Input:

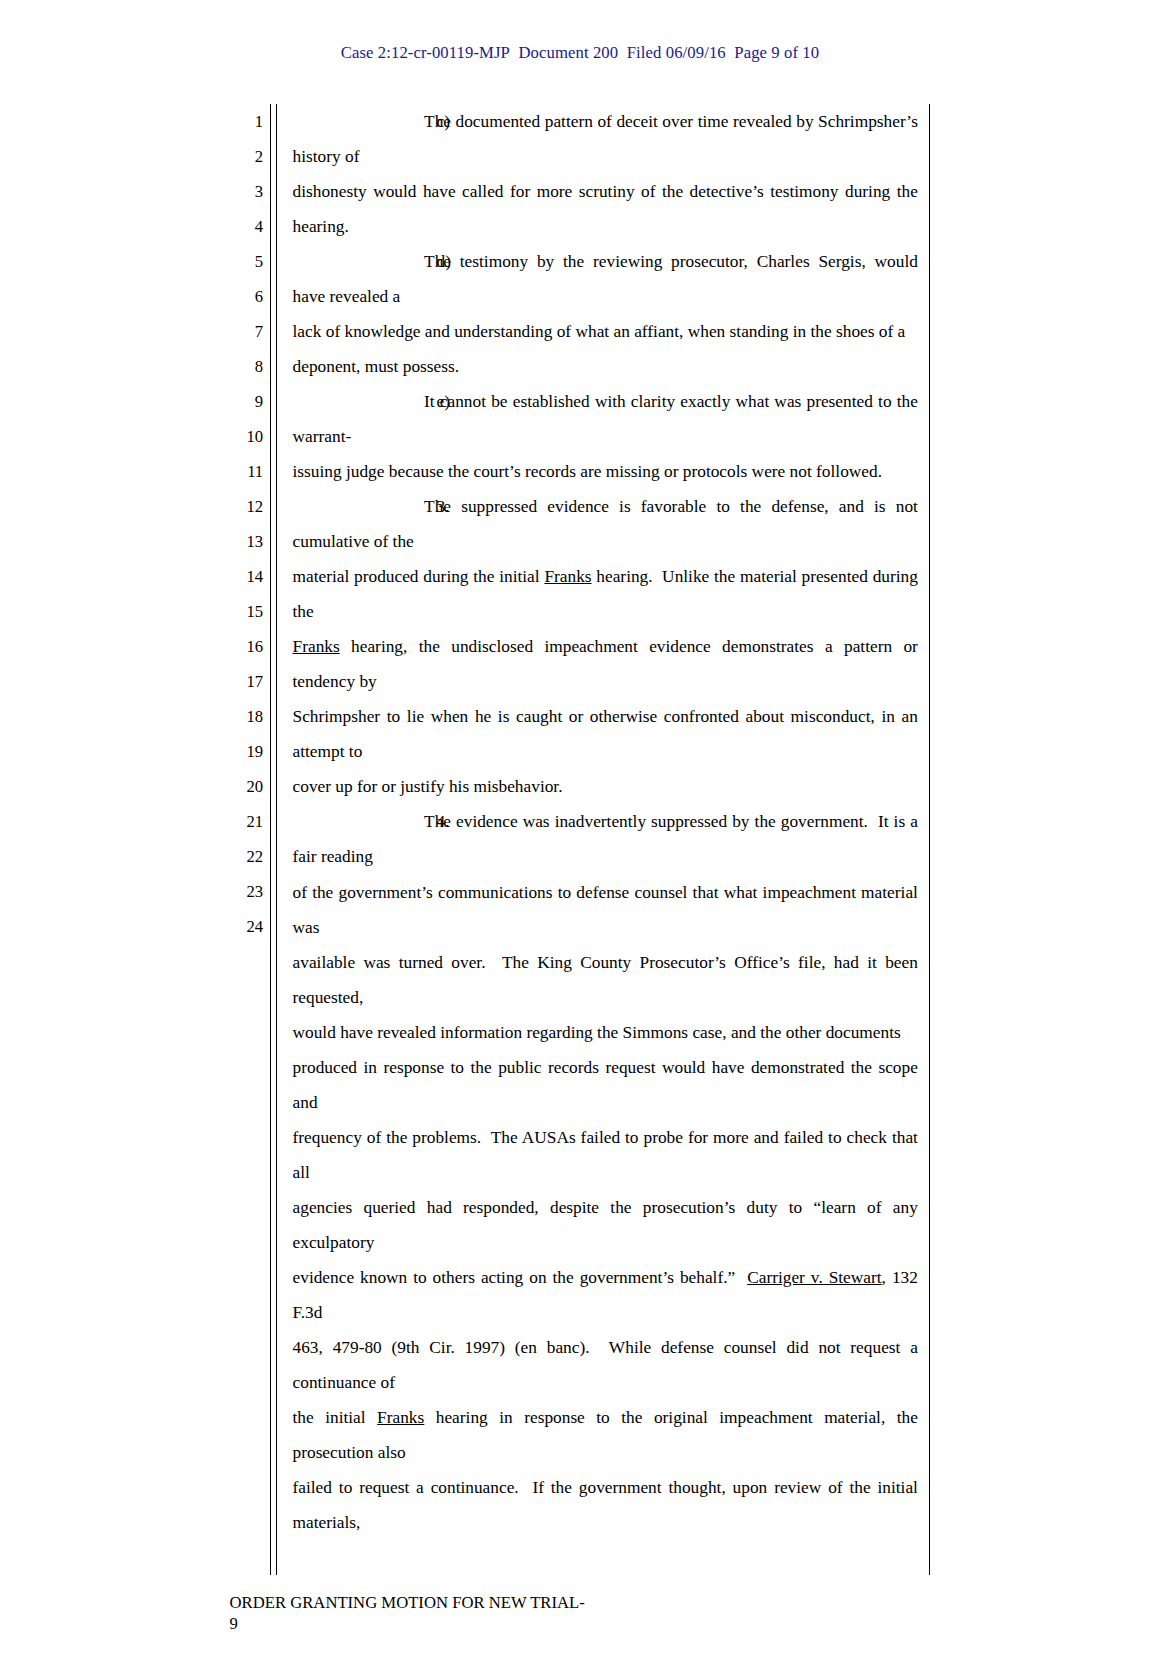Case 2:12-cr-00119-MJP Document 200 Filed 06/09/16 Page 9 of 10
1
2
3
4
5
6
7
8
9
10
11
12
13
14
15
16
17
18
19
20
21
22
23
24
c) The documented pattern of deceit over time revealed by Schrimpsher’s history of
dishonesty would have called for more scrutiny of the detective’s testimony during the hearing.
d) The testimony by the reviewing prosecutor, Charles Sergis, would have revealed a
lack of knowledge and understanding of what an affiant, when standing in the shoes of a
deponent, must possess.
e) It cannot be established with clarity exactly what was presented to the warrant-
issuing judge because the court’s records are missing or protocols were not followed.
3. The suppressed evidence is favorable to the defense, and is not cumulative of the
material produced during the initial Franks hearing. Unlike the material presented during the
Franks hearing, the undisclosed impeachment evidence demonstrates a pattern or tendency by
Schrimpsher to lie when he is caught or otherwise confronted about misconduct, in an attempt to
cover up for or justify his misbehavior.
4. The evidence was inadvertently suppressed by the government. It is a fair reading
of the government’s communications to defense counsel that what impeachment material was
available was turned over. The King County Prosecutor’s Office’s file, had it been requested,
would have revealed information regarding the Simmons case, and the other documents
produced in response to the public records request would have demonstrated the scope and
frequency of the problems. The AUSAs failed to probe for more and failed to check that all
agencies queried had responded, despite the prosecution’s duty to “learn of any exculpatory
evidence known to others acting on the government’s behalf.” Carriger v. Stewart, 132 F.3d
463, 479-80 (9th Cir. 1997) (en banc). While defense counsel did not request a continuance of
the initial Franks hearing in response to the original impeachment material, the prosecution also
failed to request a continuance. If the government thought, upon review of the initial materials,
ORDER GRANTING MOTION FOR NEW TRIAL- 9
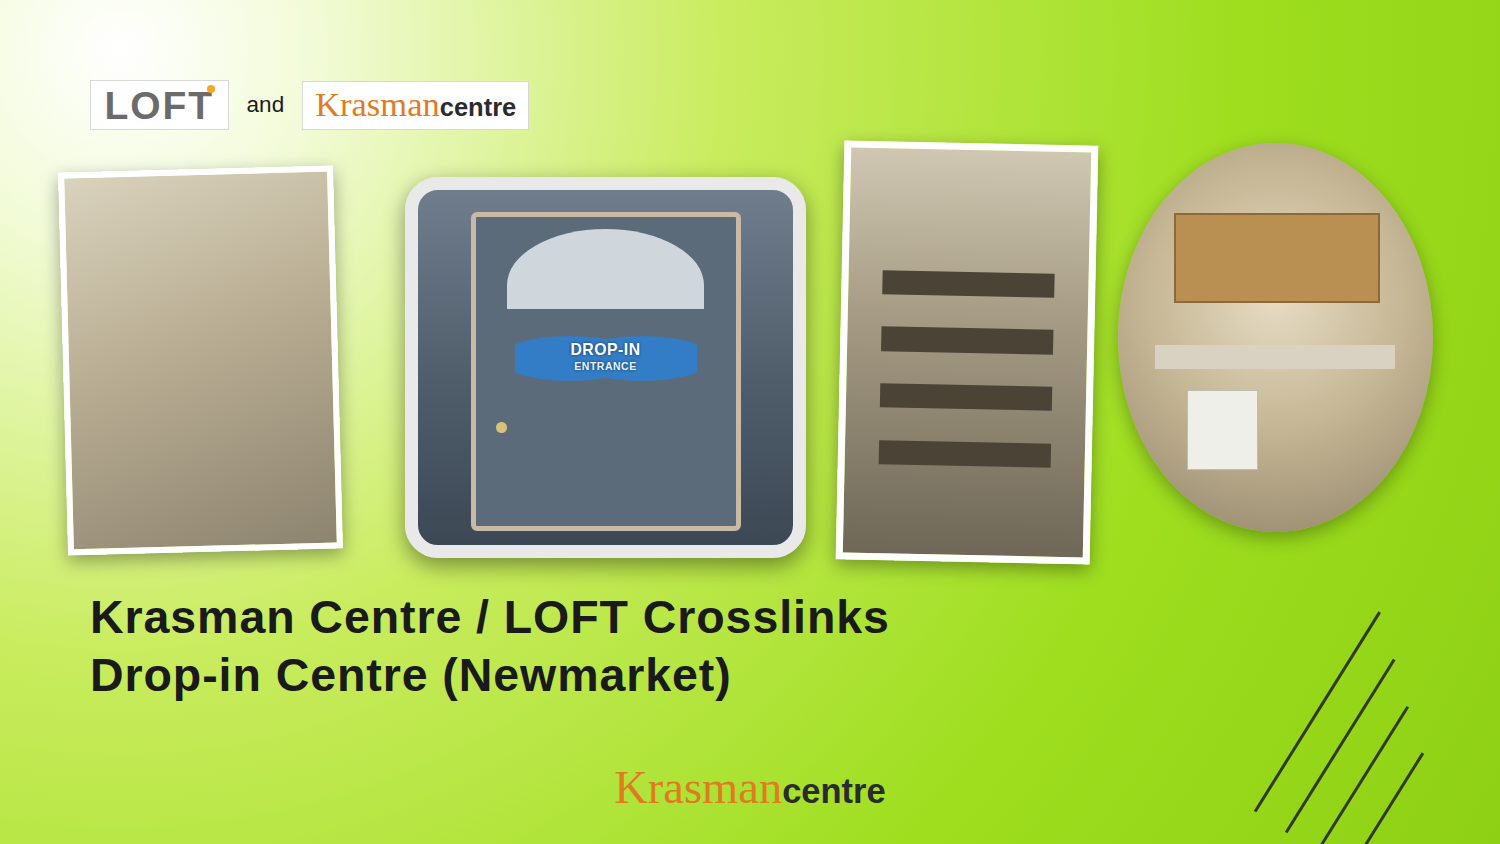LOFT
and
Krasman centre
DROP-IN ENTRANCE
Krasman Centre / LOFT Crosslinks Drop-in Centre (Newmarket)
Krasman centre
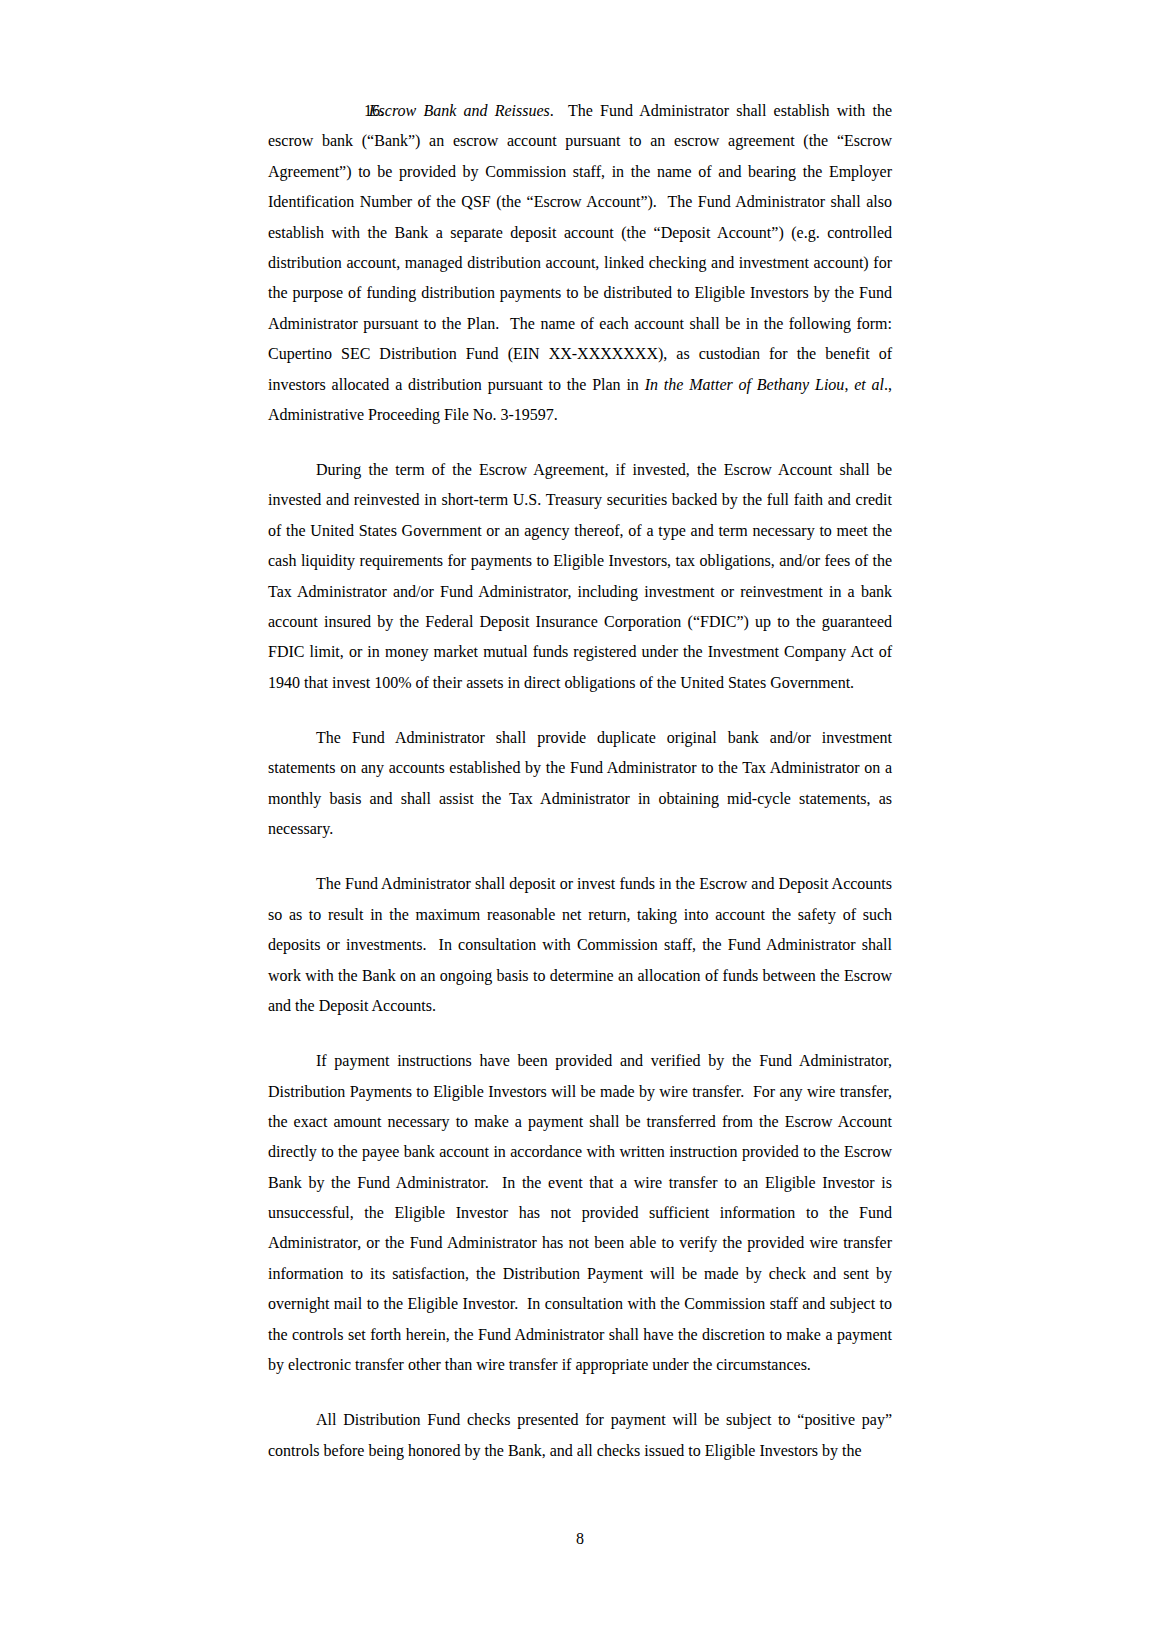16. Escrow Bank and Reissues. The Fund Administrator shall establish with the escrow bank (“Bank”) an escrow account pursuant to an escrow agreement (the “Escrow Agreement”) to be provided by Commission staff, in the name of and bearing the Employer Identification Number of the QSF (the “Escrow Account”). The Fund Administrator shall also establish with the Bank a separate deposit account (the “Deposit Account”) (e.g. controlled distribution account, managed distribution account, linked checking and investment account) for the purpose of funding distribution payments to be distributed to Eligible Investors by the Fund Administrator pursuant to the Plan. The name of each account shall be in the following form: Cupertino SEC Distribution Fund (EIN XX-XXXXXXX), as custodian for the benefit of investors allocated a distribution pursuant to the Plan in In the Matter of Bethany Liou, et al., Administrative Proceeding File No. 3-19597.
During the term of the Escrow Agreement, if invested, the Escrow Account shall be invested and reinvested in short-term U.S. Treasury securities backed by the full faith and credit of the United States Government or an agency thereof, of a type and term necessary to meet the cash liquidity requirements for payments to Eligible Investors, tax obligations, and/or fees of the Tax Administrator and/or Fund Administrator, including investment or reinvestment in a bank account insured by the Federal Deposit Insurance Corporation (“FDIC”) up to the guaranteed FDIC limit, or in money market mutual funds registered under the Investment Company Act of 1940 that invest 100% of their assets in direct obligations of the United States Government.
The Fund Administrator shall provide duplicate original bank and/or investment statements on any accounts established by the Fund Administrator to the Tax Administrator on a monthly basis and shall assist the Tax Administrator in obtaining mid-cycle statements, as necessary.
The Fund Administrator shall deposit or invest funds in the Escrow and Deposit Accounts so as to result in the maximum reasonable net return, taking into account the safety of such deposits or investments. In consultation with Commission staff, the Fund Administrator shall work with the Bank on an ongoing basis to determine an allocation of funds between the Escrow and the Deposit Accounts.
If payment instructions have been provided and verified by the Fund Administrator, Distribution Payments to Eligible Investors will be made by wire transfer. For any wire transfer, the exact amount necessary to make a payment shall be transferred from the Escrow Account directly to the payee bank account in accordance with written instruction provided to the Escrow Bank by the Fund Administrator. In the event that a wire transfer to an Eligible Investor is unsuccessful, the Eligible Investor has not provided sufficient information to the Fund Administrator, or the Fund Administrator has not been able to verify the provided wire transfer information to its satisfaction, the Distribution Payment will be made by check and sent by overnight mail to the Eligible Investor. In consultation with the Commission staff and subject to the controls set forth herein, the Fund Administrator shall have the discretion to make a payment by electronic transfer other than wire transfer if appropriate under the circumstances.
All Distribution Fund checks presented for payment will be subject to “positive pay” controls before being honored by the Bank, and all checks issued to Eligible Investors by the
8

What needs to be done: Above are the records; from them, give again exactly the lines from the one containing "e) It cannot" to the one containing "material produced during", both lines included, and nothing more.

Exercise result:
e) It cannot be established with clarity exactly what was presented to the warrant-
issuing judge because the court’s records are missing or protocols were not followed.
3. The suppressed evidence is favorable to the defense, and is not cumulative of the
material produced during the initial Franks hearing. Unlike the material presented during the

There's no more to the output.